Text under study |

Tuesday, October 15, 2013

Breaking Laura

Well I lost 30lbs. My fat percentage dropped some. I felt better. However, in the end I felt I could have received the same results without paying so much for the MRP. I think the program would be run better if someone with background and training in nutrition, counseling, and medicine. All the Elevate staff were nothing but supportive.

The excuses I have for not losing more are that I cheated the last two weeks of Phase I, injured my knee to the point where I couldn't run and could only use the elliptical for short periods of time. Also, I felt burnout on the program.

My only other problem with the system was that it seemed like it was still in its infancy. At times I was unsure what I should be doing in the classes because they'd gotten so big as to make one-on-one help virtually impossible. I am agoraphobic, so as the group got bigger, and better, while I felt I was stagnating, I became more and more anxious. Some of the members didn't seem to like me, but that's just an inference from me. I think I came off as pessimistic.

Directions | Please copy the entire post about the weight-loss program word for word. The records play no part in this.

Records shown |
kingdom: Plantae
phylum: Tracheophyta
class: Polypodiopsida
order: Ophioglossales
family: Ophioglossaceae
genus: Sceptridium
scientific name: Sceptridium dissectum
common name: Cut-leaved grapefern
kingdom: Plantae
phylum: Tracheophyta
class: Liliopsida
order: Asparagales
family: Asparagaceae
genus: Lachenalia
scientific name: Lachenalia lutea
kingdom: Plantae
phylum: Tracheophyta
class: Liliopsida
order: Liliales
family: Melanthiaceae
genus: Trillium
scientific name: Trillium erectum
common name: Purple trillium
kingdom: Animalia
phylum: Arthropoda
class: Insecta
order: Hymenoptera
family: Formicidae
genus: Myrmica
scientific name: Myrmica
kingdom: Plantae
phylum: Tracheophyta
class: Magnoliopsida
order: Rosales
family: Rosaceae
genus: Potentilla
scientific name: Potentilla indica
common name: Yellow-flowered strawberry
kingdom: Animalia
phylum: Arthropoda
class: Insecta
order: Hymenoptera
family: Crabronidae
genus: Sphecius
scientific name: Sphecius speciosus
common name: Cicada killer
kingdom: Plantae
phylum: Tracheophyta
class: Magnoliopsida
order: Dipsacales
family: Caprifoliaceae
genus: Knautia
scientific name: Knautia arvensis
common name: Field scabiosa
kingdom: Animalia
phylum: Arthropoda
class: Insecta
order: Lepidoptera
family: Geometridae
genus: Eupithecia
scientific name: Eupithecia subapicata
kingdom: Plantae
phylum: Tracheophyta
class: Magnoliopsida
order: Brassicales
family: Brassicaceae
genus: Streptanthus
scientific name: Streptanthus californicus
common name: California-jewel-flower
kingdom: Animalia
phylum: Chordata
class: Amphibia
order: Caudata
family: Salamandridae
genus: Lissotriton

Completed task |
Tuesday, October 15, 2013

Breaking Laura

Well I lost 30lbs. My fat percentage dropped some. I felt better. However, in the end I felt I could have received the same results without paying so much for the MRP. I think the program would be run better if someone with background and training in nutrition, counseling, and medicine. All the Elevate staff were nothing but supportive.

The excuses I have for not losing more are that I cheated the last two weeks of Phase I, injured my knee to the point where I couldn't run and could only use the elliptical for short periods of time. Also, I felt burnout on the program.

My only other problem with the system was that it seemed like it was still in its infancy. At times I was unsure what I should be doing in the classes because they'd gotten so big as to make one-on-one help virtually impossible. I am agoraphobic, so as the group got bigger, and better, while I felt I was stagnating, I became more and more anxious. Some of the members didn't seem to like me, but that's just an inference from me. I think I came off as pessimistic.